Records from a dataset:

• • • •

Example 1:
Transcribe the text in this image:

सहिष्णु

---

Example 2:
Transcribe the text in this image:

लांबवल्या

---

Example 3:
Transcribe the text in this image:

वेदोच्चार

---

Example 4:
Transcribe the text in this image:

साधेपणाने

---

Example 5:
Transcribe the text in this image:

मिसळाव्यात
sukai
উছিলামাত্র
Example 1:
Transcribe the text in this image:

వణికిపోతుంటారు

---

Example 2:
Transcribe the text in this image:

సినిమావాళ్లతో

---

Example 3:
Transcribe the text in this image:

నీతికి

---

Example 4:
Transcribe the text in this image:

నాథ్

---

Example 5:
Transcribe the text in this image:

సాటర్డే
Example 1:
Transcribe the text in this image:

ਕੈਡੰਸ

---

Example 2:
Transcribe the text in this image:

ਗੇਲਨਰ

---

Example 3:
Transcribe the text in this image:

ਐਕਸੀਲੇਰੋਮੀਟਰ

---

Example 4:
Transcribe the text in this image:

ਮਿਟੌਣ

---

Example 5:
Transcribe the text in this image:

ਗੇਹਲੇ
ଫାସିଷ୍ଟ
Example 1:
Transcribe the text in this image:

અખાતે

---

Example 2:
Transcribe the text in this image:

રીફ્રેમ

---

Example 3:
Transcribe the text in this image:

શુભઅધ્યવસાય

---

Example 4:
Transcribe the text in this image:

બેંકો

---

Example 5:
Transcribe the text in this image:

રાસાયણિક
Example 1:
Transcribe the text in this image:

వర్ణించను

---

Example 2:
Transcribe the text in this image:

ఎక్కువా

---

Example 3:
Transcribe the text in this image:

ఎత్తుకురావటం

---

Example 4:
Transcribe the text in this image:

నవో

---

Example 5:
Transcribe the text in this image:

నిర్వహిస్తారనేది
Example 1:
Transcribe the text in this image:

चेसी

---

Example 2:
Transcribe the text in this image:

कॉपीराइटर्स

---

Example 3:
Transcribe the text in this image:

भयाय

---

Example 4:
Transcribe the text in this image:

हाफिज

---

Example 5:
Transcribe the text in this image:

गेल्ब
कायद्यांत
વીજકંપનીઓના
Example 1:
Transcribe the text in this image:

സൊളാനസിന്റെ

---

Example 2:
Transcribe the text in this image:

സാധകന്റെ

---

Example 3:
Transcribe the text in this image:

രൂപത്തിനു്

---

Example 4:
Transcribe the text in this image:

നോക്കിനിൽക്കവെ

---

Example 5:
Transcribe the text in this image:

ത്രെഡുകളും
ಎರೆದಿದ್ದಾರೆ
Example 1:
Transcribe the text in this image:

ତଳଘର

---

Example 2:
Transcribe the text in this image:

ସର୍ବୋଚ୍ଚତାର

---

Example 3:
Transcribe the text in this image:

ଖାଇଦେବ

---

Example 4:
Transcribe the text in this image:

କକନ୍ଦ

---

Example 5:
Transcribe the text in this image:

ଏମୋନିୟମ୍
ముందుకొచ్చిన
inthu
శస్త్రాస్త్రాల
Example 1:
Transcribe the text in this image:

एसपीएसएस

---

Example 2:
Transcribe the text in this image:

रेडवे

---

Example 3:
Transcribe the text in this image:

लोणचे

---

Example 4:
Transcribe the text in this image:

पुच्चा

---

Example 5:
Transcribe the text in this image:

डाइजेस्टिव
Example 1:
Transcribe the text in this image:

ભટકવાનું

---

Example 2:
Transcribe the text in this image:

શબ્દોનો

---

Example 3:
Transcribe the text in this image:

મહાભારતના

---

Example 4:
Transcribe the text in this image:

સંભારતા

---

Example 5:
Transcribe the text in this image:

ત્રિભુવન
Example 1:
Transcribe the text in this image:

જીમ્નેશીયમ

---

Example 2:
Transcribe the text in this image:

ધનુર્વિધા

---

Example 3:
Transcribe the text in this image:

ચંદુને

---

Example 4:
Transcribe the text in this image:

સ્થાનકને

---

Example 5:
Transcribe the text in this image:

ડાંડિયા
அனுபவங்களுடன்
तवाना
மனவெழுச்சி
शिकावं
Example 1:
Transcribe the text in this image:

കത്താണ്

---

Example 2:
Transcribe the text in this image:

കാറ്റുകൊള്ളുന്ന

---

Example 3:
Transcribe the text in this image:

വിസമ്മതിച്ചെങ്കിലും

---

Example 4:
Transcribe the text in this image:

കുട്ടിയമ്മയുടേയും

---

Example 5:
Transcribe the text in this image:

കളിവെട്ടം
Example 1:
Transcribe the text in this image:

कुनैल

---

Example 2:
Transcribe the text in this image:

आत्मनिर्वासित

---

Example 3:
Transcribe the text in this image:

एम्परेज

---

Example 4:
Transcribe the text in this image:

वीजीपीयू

• • • •

▸ Your objective
Copy the entries exactly as they appear.

▸ Finished task
Example 1:
Transcribe the text in this image:

सहिष्णु

---

Example 2:
Transcribe the text in this image:

लांबवल्या

---

Example 3:
Transcribe the text in this image:

वेदोच्चार

---

Example 4:
Transcribe the text in this image:

साधेपणाने

---

Example 5:
Transcribe the text in this image:

मिसळाव्यात
sukai
উছিলামাত্র
Example 1:
Transcribe the text in this image:

వణికిపోతుంటారు

---

Example 2:
Transcribe the text in this image:

సినిమావాళ్లతో

---

Example 3:
Transcribe the text in this image:

నీతికి

---

Example 4:
Transcribe the text in this image:

నాథ్

---

Example 5:
Transcribe the text in this image:

సాటర్డే
Example 1:
Transcribe the text in this image:

ਕੈਡੰਸ

---

Example 2:
Transcribe the text in this image:

ਗੇਲਨਰ

---

Example 3:
Transcribe the text in this image:

ਐਕਸੀਲੇਰੋਮੀਟਰ

---

Example 4:
Transcribe the text in this image:

ਮਿਟੌਣ

---

Example 5:
Transcribe the text in this image:

ਗੇਹਲੇ
ଫାସିଷ୍ଟ
Example 1:
Transcribe the text in this image:

અખાતે

---

Example 2:
Transcribe the text in this image:

રીફ્રેમ

---

Example 3:
Transcribe the text in this image:

શુભઅધ્યવસાય

---

Example 4:
Transcribe the text in this image:

બેંકો

---

Example 5:
Transcribe the text in this image:

રાસાયણિક
Example 1:
Transcribe the text in this image:

వర్ణించను

---

Example 2:
Transcribe the text in this image:

ఎక్కువా

---

Example 3:
Transcribe the text in this image:

ఎత్తుకురావటం

---

Example 4:
Transcribe the text in this image:

నవో

---

Example 5:
Transcribe the text in this image:

నిర్వహిస్తారనేది
Example 1:
Transcribe the text in this image:

चेसी

---

Example 2:
Transcribe the text in this image:

कॉपीराइटर्स

---

Example 3:
Transcribe the text in this image:

भयाय

---

Example 4:
Transcribe the text in this image:

हाफिज

---

Example 5:
Transcribe the text in this image:

गेल्ब
कायद्यांत
વીજકંપનીઓના
Example 1:
Transcribe the text in this image:

സൊളാനസിന്റെ

---

Example 2:
Transcribe the text in this image:

സാധകന്റെ

---

Example 3:
Transcribe the text in this image:

രൂപത്തിനു്

---

Example 4:
Transcribe the text in this image:

നോക്കിനിൽക്കവെ

---

Example 5:
Transcribe the text in this image:

ത്രെഡുകളും
ಎರೆದಿದ್ದಾರೆ
Example 1:
Transcribe the text in this image:

ତଳଘର

---

Example 2:
Transcribe the text in this image:

ସର୍ବୋଚ୍ଚତାର

---

Example 3:
Transcribe the text in this image:

ଖାଇଦେବ

---

Example 4:
Transcribe the text in this image:

କକନ୍ଦ

---

Example 5:
Transcribe the text in this image:

ଏମୋନିୟମ୍
ముందుకొచ్చిన
inthu
శస్త్రాస్త్రాల
Example 1:
Transcribe the text in this image:

एसपीएसएस

---

Example 2:
Transcribe the text in this image:

रेडवे

---

Example 3:
Transcribe the text in this image:

लोणचे

---

Example 4:
Transcribe the text in this image:

पुच्चा

---

Example 5:
Transcribe the text in this image:

डाइजेस्टिव
Example 1:
Transcribe the text in this image:

ભટકવાનું

---

Example 2:
Transcribe the text in this image:

શબ્દોનો

---

Example 3:
Transcribe the text in this image:

મહાભારતના

---

Example 4:
Transcribe the text in this image:

સંભારતા

---

Example 5:
Transcribe the text in this image:

ત્રિભુવન
Example 1:
Transcribe the text in this image:

જીમ્નેશીયમ

---

Example 2:
Transcribe the text in this image:

ધનુર્વિધા

---

Example 3:
Transcribe the text in this image:

ચંદુને

---

Example 4:
Transcribe the text in this image:

સ્થાનકને

---

Example 5:
Transcribe the text in this image:

ડાંડિયા
அனுபவங்களுடன்
तवाना
மனவெழுச்சி
शिकावं
Example 1:
Transcribe the text in this image:

കത്താണ്

---

Example 2:
Transcribe the text in this image:

കാറ്റുകൊള്ളുന്ന

---

Example 3:
Transcribe the text in this image:

വിസമ്മതിച്ചെങ്കിലും

---

Example 4:
Transcribe the text in this image:

കുട്ടിയമ്മയുടേയും

---

Example 5:
Transcribe the text in this image:

കളിവെട്ടം
Example 1:
Transcribe the text in this image:

कुनैल

---

Example 2:
Transcribe the text in this image:

आत्मनिर्वासित

---

Example 3:
Transcribe the text in this image:

एम्परेज

---

Example 4:
Transcribe the text in this image:

वीजीपीयू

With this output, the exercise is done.